The first classic paper your present uses a genetic algorithm (GA), while you mention genetic programming (GP). In short, a GA uses an evolutionary process to evolve a fixed-length vector, normally a bit string, while a GP evolves variable-length decision trees, which could be a computer program or mathematical function.
An autoencoder is something that automatically encodes or decodes something. For example, a noisy image is decoded to the original image (very simplified I know), the point here is automatically, so, without any defined process, an autoencoder can "learn" how to remove the noise from the image.
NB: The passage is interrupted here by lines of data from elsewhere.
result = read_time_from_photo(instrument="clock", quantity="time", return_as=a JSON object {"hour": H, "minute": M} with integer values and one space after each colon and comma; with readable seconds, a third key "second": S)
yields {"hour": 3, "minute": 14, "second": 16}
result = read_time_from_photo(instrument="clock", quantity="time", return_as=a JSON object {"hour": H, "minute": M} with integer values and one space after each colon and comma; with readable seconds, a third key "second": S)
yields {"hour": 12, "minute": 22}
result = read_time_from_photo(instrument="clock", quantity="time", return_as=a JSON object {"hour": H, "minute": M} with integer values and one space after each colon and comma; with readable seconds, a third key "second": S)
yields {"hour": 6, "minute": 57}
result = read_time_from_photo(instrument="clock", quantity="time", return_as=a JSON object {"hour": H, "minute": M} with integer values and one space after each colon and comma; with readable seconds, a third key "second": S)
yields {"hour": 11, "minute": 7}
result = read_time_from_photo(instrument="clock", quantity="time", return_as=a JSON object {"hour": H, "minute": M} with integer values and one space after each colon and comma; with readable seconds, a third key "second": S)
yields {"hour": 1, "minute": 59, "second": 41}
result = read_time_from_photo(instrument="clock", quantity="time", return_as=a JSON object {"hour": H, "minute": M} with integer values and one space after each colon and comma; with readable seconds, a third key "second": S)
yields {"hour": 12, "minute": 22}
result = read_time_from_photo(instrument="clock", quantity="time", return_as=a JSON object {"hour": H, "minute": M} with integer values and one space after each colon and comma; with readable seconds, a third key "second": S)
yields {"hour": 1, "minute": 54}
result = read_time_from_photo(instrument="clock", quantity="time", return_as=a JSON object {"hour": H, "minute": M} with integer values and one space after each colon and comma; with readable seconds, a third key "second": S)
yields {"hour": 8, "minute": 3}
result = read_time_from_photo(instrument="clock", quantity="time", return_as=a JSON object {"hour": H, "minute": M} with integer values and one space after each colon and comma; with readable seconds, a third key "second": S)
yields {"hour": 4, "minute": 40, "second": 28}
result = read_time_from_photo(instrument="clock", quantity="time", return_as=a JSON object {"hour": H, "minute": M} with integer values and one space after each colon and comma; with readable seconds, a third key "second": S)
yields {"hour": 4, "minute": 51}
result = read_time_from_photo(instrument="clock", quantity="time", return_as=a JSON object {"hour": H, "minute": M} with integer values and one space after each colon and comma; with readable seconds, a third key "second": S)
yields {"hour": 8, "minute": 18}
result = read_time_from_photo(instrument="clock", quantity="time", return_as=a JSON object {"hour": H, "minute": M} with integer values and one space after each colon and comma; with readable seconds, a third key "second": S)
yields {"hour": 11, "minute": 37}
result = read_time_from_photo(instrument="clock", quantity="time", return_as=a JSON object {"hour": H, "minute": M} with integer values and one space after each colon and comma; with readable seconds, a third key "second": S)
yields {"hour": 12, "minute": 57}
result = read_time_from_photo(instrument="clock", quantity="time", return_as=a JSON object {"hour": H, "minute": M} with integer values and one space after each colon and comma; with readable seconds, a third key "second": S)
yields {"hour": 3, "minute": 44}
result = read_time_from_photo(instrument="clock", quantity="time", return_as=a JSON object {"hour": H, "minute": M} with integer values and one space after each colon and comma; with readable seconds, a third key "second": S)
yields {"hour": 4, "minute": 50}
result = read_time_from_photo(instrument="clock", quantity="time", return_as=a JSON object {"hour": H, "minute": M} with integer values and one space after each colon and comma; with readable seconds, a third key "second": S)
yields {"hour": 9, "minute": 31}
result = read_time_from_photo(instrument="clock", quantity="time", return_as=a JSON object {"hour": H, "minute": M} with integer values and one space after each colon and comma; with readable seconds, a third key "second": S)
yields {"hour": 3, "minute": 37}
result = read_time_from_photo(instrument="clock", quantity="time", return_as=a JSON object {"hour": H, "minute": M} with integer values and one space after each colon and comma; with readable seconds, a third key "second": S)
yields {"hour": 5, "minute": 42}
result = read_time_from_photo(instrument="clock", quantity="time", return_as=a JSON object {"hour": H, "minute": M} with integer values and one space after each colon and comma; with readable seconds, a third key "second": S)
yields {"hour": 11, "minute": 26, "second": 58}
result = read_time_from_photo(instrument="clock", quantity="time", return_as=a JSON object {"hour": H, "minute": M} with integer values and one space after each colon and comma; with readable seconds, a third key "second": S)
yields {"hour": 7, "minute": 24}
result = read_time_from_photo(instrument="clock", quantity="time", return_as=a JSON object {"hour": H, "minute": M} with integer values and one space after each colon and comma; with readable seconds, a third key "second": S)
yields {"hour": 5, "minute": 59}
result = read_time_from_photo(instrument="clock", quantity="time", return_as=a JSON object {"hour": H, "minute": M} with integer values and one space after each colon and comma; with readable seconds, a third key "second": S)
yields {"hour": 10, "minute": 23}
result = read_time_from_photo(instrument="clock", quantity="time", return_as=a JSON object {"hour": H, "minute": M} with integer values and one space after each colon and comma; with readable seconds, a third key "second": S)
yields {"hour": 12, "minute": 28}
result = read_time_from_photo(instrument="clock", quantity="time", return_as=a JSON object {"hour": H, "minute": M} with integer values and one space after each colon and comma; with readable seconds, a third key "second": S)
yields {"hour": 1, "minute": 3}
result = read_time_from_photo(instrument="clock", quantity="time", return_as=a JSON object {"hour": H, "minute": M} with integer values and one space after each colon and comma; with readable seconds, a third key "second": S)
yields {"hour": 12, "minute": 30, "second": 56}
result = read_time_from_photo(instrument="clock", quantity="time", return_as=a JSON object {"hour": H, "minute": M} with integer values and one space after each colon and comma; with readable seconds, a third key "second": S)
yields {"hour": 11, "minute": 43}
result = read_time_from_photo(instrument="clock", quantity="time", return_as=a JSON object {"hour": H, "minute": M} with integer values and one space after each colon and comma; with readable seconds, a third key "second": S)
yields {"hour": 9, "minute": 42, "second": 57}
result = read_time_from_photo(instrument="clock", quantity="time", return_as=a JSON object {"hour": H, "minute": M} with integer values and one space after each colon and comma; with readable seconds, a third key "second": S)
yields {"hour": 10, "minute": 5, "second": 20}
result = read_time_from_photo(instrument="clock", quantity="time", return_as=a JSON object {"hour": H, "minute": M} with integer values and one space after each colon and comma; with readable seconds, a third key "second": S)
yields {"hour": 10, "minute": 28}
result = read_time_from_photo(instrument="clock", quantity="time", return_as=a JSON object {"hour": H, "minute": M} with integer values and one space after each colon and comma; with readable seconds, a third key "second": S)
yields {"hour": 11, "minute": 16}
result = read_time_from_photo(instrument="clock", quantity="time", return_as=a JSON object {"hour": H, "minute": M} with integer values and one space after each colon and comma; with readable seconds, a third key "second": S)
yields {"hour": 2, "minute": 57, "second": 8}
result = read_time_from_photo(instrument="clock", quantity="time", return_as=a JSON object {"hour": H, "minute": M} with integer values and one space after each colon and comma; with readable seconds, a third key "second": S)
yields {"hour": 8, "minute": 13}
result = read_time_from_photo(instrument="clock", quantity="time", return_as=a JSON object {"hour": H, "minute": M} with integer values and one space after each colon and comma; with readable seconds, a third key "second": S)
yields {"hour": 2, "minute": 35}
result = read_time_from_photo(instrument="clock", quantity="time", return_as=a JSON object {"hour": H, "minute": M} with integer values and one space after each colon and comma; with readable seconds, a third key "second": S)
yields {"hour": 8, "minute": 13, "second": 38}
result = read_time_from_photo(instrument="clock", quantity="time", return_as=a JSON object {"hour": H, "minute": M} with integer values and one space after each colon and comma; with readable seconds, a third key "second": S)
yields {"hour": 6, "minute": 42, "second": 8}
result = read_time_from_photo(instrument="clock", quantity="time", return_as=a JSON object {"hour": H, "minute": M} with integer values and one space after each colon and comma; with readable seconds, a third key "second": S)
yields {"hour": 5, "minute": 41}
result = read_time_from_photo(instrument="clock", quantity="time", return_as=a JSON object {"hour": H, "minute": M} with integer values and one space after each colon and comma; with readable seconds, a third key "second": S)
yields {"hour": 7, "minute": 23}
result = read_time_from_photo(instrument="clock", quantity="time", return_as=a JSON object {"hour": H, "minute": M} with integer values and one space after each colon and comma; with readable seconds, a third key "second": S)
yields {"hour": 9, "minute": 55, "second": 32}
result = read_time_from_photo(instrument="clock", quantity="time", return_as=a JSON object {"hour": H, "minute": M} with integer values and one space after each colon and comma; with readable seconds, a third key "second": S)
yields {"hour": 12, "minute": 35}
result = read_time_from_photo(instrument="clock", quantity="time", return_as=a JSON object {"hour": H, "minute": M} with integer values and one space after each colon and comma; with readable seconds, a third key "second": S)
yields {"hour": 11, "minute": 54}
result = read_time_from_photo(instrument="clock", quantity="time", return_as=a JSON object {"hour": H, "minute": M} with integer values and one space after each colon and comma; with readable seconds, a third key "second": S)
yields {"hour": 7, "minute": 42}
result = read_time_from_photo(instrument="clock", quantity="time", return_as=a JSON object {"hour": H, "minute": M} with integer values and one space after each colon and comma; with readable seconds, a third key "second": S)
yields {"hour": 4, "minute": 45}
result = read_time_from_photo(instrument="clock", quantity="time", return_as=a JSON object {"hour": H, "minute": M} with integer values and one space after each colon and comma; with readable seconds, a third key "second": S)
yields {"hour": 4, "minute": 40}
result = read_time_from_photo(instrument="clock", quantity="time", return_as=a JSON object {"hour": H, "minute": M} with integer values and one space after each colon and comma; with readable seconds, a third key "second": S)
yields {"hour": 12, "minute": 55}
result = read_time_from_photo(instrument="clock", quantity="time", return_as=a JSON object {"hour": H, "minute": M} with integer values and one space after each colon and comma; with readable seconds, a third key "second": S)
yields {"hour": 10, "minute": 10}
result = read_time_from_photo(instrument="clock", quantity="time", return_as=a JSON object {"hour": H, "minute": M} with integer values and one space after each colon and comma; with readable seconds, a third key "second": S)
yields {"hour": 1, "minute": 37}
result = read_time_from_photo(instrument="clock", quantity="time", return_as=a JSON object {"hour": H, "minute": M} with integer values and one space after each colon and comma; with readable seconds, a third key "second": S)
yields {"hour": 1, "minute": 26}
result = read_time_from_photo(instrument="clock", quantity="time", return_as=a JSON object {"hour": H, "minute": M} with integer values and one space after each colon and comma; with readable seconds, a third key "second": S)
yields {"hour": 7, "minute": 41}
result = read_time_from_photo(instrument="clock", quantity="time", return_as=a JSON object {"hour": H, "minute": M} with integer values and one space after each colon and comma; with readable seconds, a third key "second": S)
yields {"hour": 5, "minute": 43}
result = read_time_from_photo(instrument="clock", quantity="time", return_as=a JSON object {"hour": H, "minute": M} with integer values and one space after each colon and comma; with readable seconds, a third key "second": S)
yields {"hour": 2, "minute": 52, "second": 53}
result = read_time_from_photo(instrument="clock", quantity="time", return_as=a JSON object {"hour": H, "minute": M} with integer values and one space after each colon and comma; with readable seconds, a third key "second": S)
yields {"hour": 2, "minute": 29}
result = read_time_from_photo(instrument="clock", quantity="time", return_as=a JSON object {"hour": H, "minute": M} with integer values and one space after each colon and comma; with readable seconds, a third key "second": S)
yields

Generally, an autoencoder is made using a neural network (NN). The noisy image is read in as input and the output is a clear image. To train the NN, backpropagation is used. For backpropagation to work, an error is needed to calculate the weight changes. Alternatively, the weights could be encoded as a vector. A fixed-length vector is then evolved using a GA to evolve the weights of the NN. This is what the "classic paper" mentioned does.
Using a GA to evolve the weights of a NN is not really efficient, because weights affect each other which means each time crossover happens the weights are totally messed up and the GA can easily get stuck in a local optimum. Gradient descent is probably more efficient.
The structure of a multi-layered network is important. Here, gradient descent is still used to update the weights, but a GP could be used to evolve the structure of the NN.
Alternatively, the GP itself could be used to evolve an autoencoder without using a NN. Here, the chromosome will contain nodes such as mathematical operations or computer code that would alter the input to produce the output.